▶ [TAREFA]
Responda às perguntas sobre o trecho abaixo, que trata da violência entre os jovens:
(a) Quem relatou que alguns jovens alegavam ter sofrido agressão sexual cometida por outros jovens?
(b) O que Lucas G. respondeu quando perguntado se havia brigas em Aninga?
(c) Quanto tempo Henrique O. passou no Espaço Recomeço antes de ir para o CESEM?

▶ [TRECHO]
----
VI. VIOLÊNCIA ENTRE OS JOVENS

Não ouvimos muitos relatos de violência entre os jovens, mas alguns deles comentaram sobre atos violentos muitos graves cometidos por outros jovens detentos. Em uma unidade, uma adolescente apresentava cicatrizes no rosto, pescoço e braços que, segundo ela, eram resultado de um luta com outra garota. Em outro lugar, uma assistente social do centro de defesa das crianças disse-nos que alguns jovens alegavam terem sofrido agressão sexual e outros atos de violência cometidos por outros jovens. Estes relatos ilustram de forma contundente a necessidade de separar os jovens segundo sua idade, maturidade física, gravidade do delito e outros fatores, o que é uma exigência da legislação brasileira que muitos centros de internação observam apenas em parte.

Muitas crianças que entrevistamos revelaram-se menos dispostas a dar informações quando perguntamos sobre a violência entre os jovens, respondendo rapidamente que não tinham nenhum problema com os outros. Outras nos disseram que os incidentes que tinham visto não eram tão sérios. Quando lhe perguntamos se havia brigas em Aninga, Lucas G. disse: "Não do tipo violento."183

Os jovens pareciam ter mais tranqüilidade para discutir incidentes que haviam ocorrido em outros centros de internação. O Centro de Internação Espaço Recomeço "era horrível", disse Henrique O., que passou dois meses naquela unidade antes de vir para o Centro Sócio-educativo Masculino (CESEM). "Aqui o espaço é muito maior. Aqui é muito diferente. Lá, você passa o tempo todo trancado [no Espaço Recomeço], uma pessoa batendo na outra. Tem muita briga por lá."184 Josefina S., lotada temporariamente no centro de internação pré-julgamento do Amapá, enquanto o centro de internação Aninga estava em obras, nos disse: "Aninga é um pouco mais pesado. Os prisioneiros estão sempre batendo uns nos outros. Aqui é mais calmo. Lá, a turma está sempre criando problemas, rebeliões."185

Quando nosso pesquisador perguntou a Josefina S. sobre vários cortes que ela apresentava nos braços, pescoço e face, ela disse que uma outra garota a tinha machucado em uma luta, na semana anterior. "É por isso que vim para cá. Ela fez isto porque ela estava, quer dizer, eu acho que ela estava bebendo e fumando. Ela me cortou, ela queria me matar. Colocaram ela em restrição", ela disse. "Às vezes, acontece isto."186 Pudemos confirmar que realmente uma outra garota tinha sido colocada em restrição disciplinar celular uma semana antes, porém os oficiais com quem conversamos não sabiam as razões de tal punição.
----
▶ [TRECHO DOS DADOS]
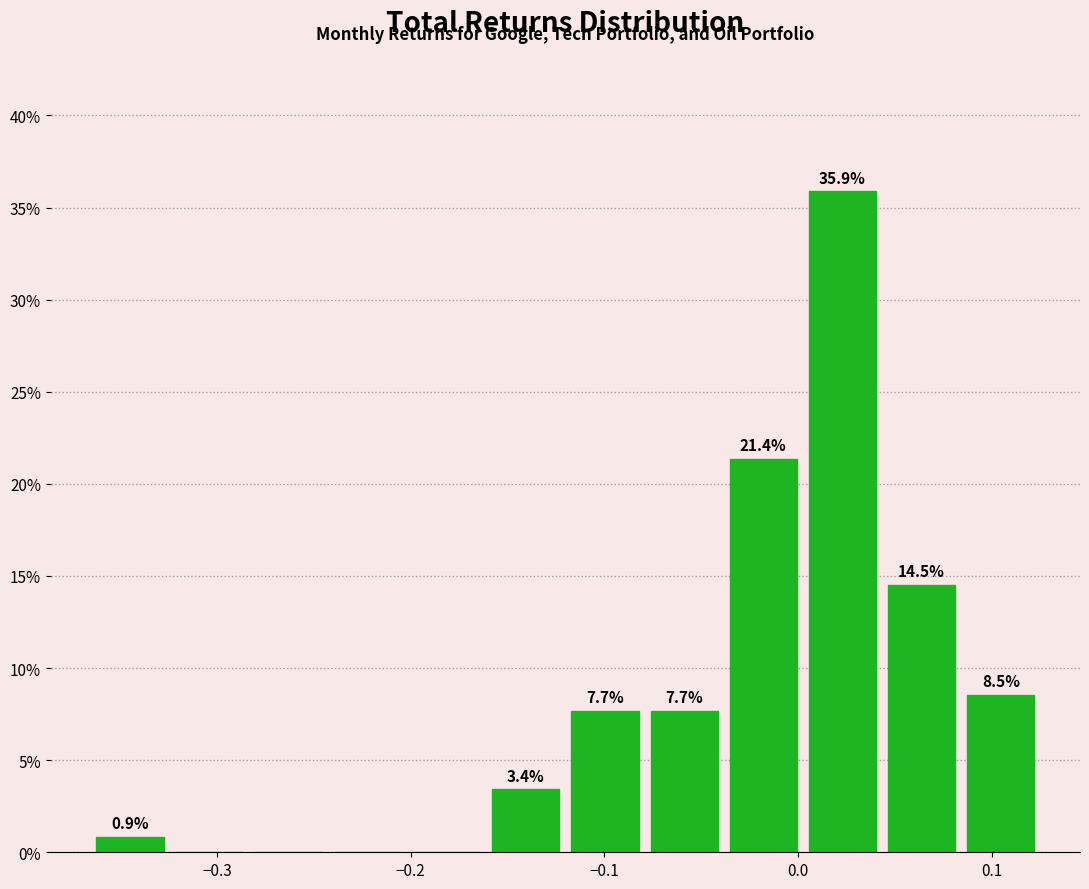

Over which range of the x-axis is the bar tallest?

0.00 to 0.04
----
▶ [RESPOSTA]
(a) Uma assistente social do centro de defesa das crianças.
(b) "Não do tipo violento."
(c) Dois meses.